While kid me had made some satirical documentaries about the family dog, this was the first I saw how composition and editing could totally change the excitement of a sequence — having a vehicle zoom past inches away from the viewer was much cooler than sticking a camera a block away and slowly panning to follow. Unbeknownst to me, I was participating in the embryonic stages of the incongruously spelled portmanteau “machinima” — making cinema with video games.1
Cut to present day and a YouTube search lists an abundance of films made within Halo, Half-Life, The Sims, etc. ranging from 30 seconds to feature-length.
It seems undeniable that storytelling with game characters has its own definite dehumanising quality. Unlike the crafted images of traditional animation or Pixar CGI, these are recycled digital assets, designed to be the emotionally generic host onto which the player projects their own thoughts/feelings as gameplay requires.
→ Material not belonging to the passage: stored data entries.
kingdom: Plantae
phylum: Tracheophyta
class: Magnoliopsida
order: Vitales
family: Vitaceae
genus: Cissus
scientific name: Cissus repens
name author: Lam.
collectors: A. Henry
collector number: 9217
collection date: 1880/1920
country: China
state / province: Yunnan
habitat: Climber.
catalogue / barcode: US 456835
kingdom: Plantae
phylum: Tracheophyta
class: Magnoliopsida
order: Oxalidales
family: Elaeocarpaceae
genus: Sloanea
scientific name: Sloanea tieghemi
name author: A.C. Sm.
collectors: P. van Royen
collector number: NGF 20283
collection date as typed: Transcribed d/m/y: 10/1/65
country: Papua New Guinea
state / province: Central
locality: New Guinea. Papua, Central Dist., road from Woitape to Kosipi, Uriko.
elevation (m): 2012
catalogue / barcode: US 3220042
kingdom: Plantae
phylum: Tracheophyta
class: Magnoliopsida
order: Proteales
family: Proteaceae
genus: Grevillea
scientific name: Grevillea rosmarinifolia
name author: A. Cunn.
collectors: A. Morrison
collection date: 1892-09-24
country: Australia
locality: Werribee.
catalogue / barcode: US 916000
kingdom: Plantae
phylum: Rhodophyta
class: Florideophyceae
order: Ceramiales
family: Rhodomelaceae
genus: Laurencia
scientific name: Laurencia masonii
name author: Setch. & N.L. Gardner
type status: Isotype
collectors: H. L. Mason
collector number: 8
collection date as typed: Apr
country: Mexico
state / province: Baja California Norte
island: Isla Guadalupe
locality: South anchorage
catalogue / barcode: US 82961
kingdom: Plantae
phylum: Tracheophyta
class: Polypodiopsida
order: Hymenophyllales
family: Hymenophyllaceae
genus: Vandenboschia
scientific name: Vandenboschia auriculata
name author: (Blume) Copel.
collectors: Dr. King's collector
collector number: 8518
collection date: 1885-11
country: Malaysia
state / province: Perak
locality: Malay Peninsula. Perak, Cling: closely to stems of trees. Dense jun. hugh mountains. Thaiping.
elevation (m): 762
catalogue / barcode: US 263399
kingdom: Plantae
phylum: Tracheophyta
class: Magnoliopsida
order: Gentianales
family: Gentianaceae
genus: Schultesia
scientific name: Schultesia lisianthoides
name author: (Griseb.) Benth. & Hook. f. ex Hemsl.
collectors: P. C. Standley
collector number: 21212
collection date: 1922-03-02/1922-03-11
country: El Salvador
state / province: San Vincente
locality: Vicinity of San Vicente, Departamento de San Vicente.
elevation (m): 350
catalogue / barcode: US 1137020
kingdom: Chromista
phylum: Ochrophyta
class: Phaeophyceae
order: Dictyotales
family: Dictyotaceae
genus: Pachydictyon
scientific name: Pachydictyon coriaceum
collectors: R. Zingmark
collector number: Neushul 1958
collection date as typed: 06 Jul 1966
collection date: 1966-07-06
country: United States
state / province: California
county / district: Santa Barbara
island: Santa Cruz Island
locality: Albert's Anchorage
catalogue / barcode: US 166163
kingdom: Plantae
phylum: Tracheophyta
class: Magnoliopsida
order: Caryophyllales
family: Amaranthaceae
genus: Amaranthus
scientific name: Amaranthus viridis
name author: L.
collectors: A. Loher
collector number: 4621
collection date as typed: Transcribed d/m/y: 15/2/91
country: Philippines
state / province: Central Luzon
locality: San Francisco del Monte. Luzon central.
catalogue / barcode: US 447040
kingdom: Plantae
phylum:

It’s the fundamental difference between storytelling and games — the former invites the audience to emotionally identify with the character, the latter requires the reverse.
What intrigues me about Khtobtogone is that the filmmaker is not using the video game world/characters of GTA V to do car chases and shootouts, but tell an introspective story about love and masculinity, and that Sadik is almost surely aware of the aesthetic irony.
Free to view on Le Cinéma Club until Friday
That which remains in mind…
Jennifer Agutter was 16 when shooting Walkabout (#8); along with the 17-year-old Zoë Lund in Ms .45, these things seem impossible now — have we regressed, culturally?
Were you a Miami Vice (2006) naysayer, or are you also glad the film is finally getting the respect it deserves?
Did the end of Promising Young Woman (2020) also not sit right with you?
After watching The Courier (2020) I could not shake the thought: is it possible to tell the difference between Benedict Cumberbatch and a talking cucumber?
This song, which will convince you that everything is going to be okay.
When I first saw the punching animation in Doom I declared we had surely reached the pinnacle of lifelike video game graphics.